WORK TO BE COMPLETED: Search the listing for the string "delay" and copy every line that contains it.

SUPPLIED DATA:

# # #

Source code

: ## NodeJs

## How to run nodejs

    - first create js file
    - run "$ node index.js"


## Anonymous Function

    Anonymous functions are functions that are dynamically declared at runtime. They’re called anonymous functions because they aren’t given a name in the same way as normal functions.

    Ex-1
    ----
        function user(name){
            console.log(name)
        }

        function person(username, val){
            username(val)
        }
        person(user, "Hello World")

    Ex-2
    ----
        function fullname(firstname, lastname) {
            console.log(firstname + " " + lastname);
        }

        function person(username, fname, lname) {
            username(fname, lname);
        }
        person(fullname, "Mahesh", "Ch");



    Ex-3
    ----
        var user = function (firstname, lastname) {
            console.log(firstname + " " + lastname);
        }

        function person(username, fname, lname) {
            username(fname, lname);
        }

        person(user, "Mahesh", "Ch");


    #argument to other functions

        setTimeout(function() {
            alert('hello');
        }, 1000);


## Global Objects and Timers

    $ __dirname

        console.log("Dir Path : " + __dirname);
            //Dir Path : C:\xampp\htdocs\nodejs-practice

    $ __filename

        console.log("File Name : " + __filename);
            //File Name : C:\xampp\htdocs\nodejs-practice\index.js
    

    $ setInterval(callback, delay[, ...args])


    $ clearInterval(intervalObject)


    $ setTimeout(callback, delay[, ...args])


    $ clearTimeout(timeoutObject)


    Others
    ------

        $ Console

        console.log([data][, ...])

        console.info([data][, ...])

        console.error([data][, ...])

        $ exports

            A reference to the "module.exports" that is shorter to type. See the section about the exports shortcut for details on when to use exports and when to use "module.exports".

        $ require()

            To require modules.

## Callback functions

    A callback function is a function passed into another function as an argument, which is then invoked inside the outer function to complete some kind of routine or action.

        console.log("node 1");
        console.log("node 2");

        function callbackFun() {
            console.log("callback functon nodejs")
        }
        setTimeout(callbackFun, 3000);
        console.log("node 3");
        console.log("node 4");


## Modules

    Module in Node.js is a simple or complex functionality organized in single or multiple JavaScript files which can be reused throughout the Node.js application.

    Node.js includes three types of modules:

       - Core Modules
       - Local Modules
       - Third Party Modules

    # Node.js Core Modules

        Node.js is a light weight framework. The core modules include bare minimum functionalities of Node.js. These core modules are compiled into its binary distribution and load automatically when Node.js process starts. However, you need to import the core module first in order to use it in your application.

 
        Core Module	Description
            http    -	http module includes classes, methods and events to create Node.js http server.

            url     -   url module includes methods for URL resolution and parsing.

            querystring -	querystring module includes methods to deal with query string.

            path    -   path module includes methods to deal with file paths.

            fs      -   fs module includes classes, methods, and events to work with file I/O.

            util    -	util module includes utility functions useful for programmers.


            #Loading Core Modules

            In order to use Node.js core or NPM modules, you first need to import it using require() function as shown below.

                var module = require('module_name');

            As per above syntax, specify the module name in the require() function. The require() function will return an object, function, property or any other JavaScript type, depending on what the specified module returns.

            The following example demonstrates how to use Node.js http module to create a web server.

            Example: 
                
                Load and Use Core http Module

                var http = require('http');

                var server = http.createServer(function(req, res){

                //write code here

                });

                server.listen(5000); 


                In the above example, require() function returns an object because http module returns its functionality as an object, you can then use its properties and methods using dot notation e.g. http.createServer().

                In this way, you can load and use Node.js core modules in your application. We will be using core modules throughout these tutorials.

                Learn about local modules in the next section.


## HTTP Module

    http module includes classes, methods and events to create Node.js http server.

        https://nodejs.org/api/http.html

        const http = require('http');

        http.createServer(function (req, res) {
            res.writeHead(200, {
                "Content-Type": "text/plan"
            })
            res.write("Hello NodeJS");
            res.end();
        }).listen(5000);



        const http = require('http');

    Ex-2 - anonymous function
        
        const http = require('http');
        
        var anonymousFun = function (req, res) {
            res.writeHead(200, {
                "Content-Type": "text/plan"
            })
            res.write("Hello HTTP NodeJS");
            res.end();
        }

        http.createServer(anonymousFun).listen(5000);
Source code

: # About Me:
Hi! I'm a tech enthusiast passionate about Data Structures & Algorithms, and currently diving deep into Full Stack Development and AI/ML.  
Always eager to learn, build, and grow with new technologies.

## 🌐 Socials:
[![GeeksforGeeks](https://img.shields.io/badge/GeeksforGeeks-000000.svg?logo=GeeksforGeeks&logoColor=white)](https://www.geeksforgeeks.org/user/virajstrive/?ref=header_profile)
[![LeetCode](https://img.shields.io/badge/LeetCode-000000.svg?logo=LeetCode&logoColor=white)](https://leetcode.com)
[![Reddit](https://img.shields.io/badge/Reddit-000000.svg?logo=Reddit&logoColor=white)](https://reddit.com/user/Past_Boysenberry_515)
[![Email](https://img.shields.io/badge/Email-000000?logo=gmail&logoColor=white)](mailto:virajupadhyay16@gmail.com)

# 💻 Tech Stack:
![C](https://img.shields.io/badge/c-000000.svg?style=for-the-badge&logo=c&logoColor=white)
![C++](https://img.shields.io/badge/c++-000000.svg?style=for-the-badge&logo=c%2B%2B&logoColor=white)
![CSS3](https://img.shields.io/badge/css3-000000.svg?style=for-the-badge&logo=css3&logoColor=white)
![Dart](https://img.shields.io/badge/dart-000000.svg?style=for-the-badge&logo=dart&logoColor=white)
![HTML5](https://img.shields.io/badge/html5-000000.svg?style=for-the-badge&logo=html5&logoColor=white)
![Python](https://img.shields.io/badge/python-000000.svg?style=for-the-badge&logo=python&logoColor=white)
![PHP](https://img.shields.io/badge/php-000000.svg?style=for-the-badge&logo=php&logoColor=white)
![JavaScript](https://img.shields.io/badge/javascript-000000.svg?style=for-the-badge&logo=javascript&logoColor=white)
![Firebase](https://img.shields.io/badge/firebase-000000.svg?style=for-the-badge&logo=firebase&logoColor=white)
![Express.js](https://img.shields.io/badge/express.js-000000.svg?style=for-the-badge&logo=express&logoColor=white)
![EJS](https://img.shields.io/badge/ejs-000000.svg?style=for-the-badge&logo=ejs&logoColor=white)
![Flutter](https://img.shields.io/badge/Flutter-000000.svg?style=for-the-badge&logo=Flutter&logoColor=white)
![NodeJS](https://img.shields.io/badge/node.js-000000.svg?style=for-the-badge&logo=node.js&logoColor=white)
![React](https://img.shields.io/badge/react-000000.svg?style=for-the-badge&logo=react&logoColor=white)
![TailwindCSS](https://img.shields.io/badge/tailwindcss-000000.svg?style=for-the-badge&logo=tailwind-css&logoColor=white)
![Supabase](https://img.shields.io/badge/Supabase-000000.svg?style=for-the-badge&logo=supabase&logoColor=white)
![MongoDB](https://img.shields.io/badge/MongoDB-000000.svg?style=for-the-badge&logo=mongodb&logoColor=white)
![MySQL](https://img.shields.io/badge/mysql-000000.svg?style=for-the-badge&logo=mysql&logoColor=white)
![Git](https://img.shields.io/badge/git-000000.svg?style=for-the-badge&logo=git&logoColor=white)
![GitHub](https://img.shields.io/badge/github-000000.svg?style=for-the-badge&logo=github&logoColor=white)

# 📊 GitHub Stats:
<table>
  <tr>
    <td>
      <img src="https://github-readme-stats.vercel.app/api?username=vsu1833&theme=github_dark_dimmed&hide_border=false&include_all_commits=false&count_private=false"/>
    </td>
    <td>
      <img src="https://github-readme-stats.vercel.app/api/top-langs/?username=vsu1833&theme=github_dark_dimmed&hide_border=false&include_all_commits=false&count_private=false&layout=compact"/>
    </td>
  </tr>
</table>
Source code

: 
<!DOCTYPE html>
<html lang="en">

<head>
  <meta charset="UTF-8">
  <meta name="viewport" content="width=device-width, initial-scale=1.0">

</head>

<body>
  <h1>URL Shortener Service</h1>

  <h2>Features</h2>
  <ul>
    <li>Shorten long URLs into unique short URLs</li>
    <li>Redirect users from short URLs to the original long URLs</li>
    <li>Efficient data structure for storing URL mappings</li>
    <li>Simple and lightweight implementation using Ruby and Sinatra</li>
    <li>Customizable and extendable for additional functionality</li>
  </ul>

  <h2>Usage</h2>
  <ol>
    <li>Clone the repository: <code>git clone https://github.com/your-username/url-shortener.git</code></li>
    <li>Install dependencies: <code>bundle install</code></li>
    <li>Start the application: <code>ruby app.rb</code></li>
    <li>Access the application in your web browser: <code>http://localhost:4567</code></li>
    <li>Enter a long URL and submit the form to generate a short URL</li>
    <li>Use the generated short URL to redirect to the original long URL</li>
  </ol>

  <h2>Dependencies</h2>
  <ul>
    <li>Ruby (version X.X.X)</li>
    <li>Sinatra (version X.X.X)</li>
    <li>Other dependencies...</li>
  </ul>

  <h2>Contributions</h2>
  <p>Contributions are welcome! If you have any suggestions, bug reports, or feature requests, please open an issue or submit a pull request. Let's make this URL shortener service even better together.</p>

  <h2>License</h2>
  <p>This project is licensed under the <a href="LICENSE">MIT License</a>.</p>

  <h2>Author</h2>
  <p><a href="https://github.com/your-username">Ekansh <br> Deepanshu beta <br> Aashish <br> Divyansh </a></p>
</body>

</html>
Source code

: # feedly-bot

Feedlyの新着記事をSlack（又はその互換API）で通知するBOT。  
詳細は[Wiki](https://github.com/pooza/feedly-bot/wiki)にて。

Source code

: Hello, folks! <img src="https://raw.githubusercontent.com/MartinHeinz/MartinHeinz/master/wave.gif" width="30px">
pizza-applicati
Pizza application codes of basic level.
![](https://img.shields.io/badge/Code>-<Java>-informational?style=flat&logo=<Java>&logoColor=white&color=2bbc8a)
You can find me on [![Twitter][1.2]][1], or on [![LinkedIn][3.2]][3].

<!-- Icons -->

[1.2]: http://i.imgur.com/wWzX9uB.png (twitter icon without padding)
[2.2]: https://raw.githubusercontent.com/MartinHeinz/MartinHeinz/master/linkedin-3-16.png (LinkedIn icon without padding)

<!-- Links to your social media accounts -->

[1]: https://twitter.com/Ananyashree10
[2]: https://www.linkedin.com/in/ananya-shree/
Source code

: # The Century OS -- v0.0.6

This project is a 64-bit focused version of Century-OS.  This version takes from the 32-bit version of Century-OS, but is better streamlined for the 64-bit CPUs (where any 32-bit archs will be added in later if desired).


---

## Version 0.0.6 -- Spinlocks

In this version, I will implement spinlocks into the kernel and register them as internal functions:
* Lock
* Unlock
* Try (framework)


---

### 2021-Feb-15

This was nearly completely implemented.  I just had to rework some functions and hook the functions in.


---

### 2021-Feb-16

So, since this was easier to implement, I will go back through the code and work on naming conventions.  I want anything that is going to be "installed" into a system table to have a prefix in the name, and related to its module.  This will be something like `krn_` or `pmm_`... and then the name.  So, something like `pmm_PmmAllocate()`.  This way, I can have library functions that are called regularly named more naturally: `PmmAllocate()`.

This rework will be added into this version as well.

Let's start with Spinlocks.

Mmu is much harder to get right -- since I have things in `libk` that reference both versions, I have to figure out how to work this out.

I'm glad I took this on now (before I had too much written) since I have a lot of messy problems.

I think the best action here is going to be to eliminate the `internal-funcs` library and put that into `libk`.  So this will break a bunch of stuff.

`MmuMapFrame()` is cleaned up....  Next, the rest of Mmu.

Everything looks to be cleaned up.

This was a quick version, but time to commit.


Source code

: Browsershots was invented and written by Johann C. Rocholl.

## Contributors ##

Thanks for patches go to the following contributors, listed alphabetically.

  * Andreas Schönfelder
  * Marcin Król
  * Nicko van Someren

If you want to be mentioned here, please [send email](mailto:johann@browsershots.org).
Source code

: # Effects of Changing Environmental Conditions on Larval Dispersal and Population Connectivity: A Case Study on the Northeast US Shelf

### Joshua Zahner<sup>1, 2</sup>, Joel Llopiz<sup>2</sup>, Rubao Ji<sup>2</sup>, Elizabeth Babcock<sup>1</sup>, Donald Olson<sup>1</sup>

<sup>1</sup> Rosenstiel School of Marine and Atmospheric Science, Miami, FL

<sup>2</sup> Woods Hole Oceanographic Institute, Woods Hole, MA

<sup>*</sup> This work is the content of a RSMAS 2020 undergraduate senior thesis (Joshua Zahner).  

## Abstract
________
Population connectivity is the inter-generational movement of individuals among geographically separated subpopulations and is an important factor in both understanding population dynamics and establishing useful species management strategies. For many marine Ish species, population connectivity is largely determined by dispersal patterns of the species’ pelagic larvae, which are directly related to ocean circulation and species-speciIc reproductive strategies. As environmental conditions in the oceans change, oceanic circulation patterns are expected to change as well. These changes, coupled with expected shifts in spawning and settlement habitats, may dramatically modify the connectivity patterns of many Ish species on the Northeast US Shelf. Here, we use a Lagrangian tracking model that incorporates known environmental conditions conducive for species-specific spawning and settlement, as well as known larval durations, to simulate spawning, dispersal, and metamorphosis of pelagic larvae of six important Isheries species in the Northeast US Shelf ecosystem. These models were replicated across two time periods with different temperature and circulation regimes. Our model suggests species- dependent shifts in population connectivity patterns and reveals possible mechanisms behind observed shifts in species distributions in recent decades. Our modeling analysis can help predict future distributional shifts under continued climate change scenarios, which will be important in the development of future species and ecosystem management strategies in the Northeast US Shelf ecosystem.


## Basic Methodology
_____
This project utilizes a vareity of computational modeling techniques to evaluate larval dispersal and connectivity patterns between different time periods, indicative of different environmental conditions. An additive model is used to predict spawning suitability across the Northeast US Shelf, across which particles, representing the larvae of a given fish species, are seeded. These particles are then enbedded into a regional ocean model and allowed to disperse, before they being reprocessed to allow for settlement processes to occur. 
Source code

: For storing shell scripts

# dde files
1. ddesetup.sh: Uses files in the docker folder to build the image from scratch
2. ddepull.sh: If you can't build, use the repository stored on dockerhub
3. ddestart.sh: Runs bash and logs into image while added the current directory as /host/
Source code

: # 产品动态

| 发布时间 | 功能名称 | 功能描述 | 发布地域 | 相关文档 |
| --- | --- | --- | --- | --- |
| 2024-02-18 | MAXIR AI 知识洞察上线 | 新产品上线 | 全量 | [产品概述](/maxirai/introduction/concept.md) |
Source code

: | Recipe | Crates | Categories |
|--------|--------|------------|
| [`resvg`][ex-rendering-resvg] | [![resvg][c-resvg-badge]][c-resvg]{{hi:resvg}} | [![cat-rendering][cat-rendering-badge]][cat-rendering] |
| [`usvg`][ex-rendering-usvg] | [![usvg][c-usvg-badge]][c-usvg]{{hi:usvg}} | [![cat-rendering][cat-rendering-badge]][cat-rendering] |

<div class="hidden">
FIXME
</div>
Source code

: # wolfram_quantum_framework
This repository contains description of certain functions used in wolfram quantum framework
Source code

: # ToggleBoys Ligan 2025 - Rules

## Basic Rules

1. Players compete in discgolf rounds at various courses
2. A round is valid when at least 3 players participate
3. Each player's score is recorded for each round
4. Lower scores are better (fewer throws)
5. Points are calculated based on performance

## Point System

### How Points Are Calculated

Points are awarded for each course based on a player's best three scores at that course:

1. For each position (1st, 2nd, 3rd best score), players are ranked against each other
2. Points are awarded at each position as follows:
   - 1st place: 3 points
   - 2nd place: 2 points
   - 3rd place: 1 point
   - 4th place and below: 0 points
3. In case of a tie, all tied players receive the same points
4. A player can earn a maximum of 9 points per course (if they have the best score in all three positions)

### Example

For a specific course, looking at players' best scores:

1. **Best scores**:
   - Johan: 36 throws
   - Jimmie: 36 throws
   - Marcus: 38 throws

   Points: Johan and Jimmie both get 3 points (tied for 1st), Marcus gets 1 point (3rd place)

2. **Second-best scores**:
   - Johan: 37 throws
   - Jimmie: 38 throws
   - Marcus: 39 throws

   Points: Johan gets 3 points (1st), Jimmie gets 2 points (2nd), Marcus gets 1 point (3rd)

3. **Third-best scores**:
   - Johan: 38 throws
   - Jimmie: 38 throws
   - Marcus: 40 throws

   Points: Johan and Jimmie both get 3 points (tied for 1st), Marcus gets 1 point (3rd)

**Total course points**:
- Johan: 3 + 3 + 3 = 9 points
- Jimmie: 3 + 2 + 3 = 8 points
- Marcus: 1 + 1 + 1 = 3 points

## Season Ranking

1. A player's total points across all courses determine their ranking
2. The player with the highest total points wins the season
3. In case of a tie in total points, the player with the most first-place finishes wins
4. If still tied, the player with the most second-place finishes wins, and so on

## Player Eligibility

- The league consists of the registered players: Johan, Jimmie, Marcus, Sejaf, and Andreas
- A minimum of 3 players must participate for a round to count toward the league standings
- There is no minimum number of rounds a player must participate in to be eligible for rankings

# # #

RESPONSE AREA:
    $ setInterval(callback, delay[, ...args])
    $ setTimeout(callback, delay[, ...args])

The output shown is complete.